Why Catholic Church still gets picked on

By Pocono Record

"When you go in through those doors, it is supposed to be a spiritual, wholesome place. .. You don't know who you're listening to anymore ... It's like using the word of God for other purposes." — Roman Catholic Jose Soto, 44, talking to Fox News in Arecito, Puerto Rico

Pope Francis and the American Cardinal Timothy Dolan recently expressed puzzlement as to why the Roman Catholic Church has been singled out by ongoing criticism over child sex abuse.

The pope told an Italian newspaper that the Catholic Church "is perhaps the only public institution that has moved with transparency and responsibility" to ferret out abusers and address the problem. "No one has done more," the pope said, "and yet the church is the only one to have been attacked." Later on NBC's "Meet the Press," the cardinal said he cheered the pope's words. Then, claiming to speak for lay Catholics, he said Catholics, too, wonder why the church is being picked on when in recent years it's been "an example of what to do."

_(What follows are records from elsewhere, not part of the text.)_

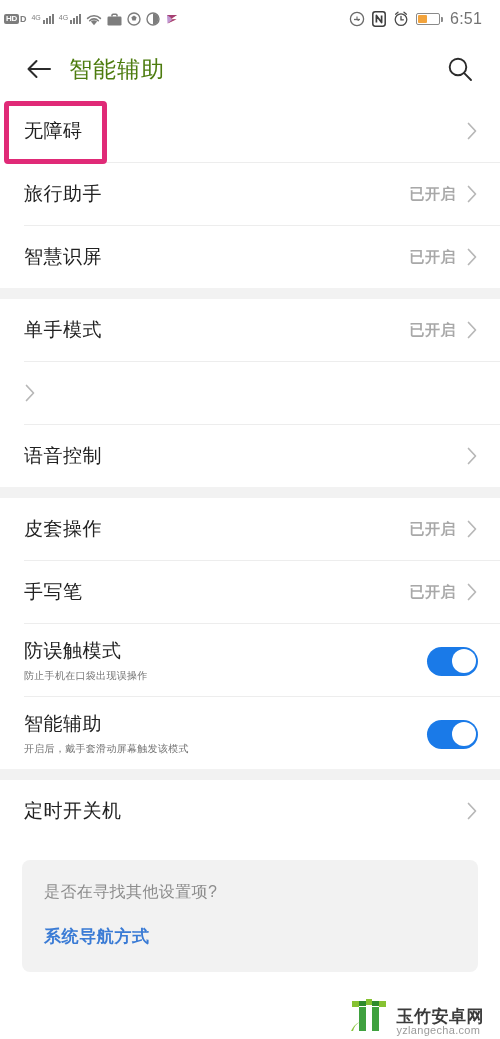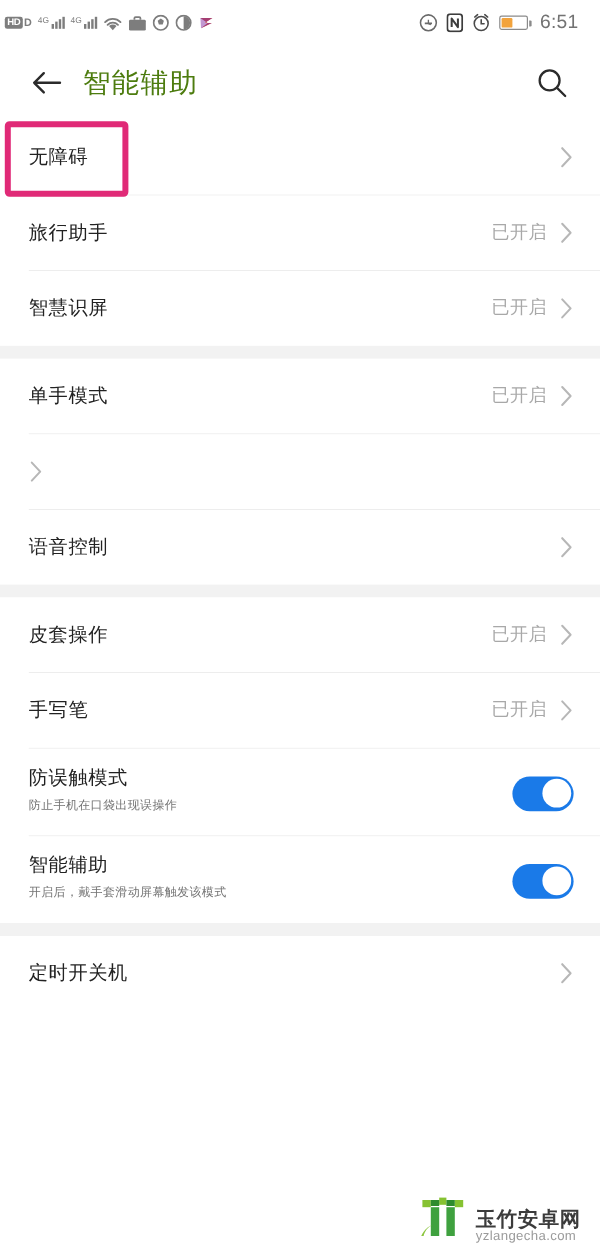--- a/index.html
+++ b/index.html
@@ -73,7 +73,7 @@
   .row.two-line { min-height: 72px; padding-top: 10px; padding-bottom: 10px; align-items: flex-start;}
   .row-texts { flex: 1; display: flex; flex-direction: column; justify-content: center; gap: 5px; }
   .row.two-line .row-texts { padding-top: 4px; }
-  .row-title { font-size: 16px; color: #222222; letter-spacing: 0.5px; }
+  .row-title { font-size: 19px; color: #222222; letter-spacing: 0.5px; }
   .row-sub { font-size: 10px; color: #737373; letter-spacing: 0.3px; }
   .row-value { font-size: 15px; color: #a8a8a8; margin-right: 10px; letter-spacing: 0.5px; }
   .row-right { display: flex; align-items: flex-start; }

Surely these two highly educated, distinguished scholars and leaders of the Catholic faith understand all too well why the church continues to be singled out for criticism. Yes, child sexual abuse occurs across society, but when it's discovered, the perpetrators are prosecuted. That wasn't true for many, many decades in the Catholic Church, as reports of long-ago, ignored child sex abuse show.

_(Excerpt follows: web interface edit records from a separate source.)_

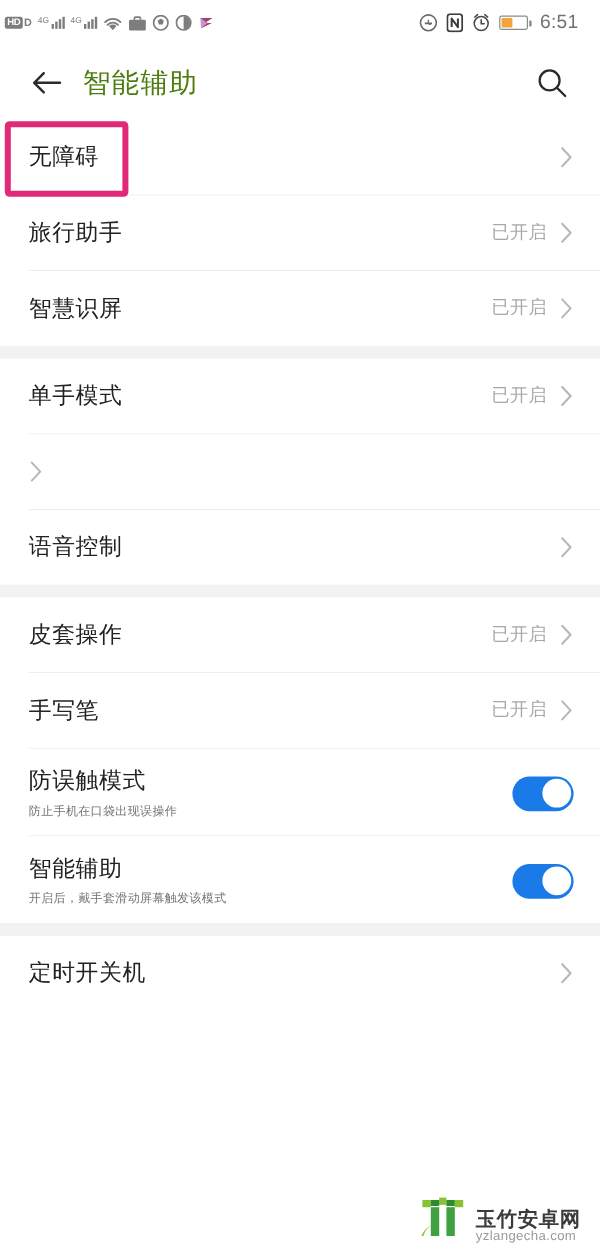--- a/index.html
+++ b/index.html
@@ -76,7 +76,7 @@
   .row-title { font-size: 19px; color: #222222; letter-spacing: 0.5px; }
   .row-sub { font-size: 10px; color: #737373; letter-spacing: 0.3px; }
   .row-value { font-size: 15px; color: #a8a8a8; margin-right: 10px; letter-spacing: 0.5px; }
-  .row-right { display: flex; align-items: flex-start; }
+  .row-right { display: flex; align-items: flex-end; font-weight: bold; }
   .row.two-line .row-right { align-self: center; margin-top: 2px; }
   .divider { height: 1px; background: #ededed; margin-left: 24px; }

Catholics have learned that in the past, church officials not only failed to report wayward priests, they often simply transferred these priests to another parish, where they could offend again. And not only were offenders' actions not reported: The very highest officials in the church directed bishops not to report these crimes against children to local police. It took a critical mass of thousands of outraged Catholics shedding public attention on the matter to force the church, belatedly, to act.

Revelations of church-related child sexual abuse continue to surface. In Puerto Rico, six priests have been defrocked since 2011, 11 more are under investigation, and even the bishop has come into the sights of prosecutors. And just Friday the Pocono Record reported that a priest who was accused of molesting boys in Shohola and Moscow, Pa., was suspended and afterward evaluated and found to be unfit for public ministry, has been promoted to the No. 2 position in his diocese in Paraguay. One priest after another, one parish after another, one diocese after another, is implicated.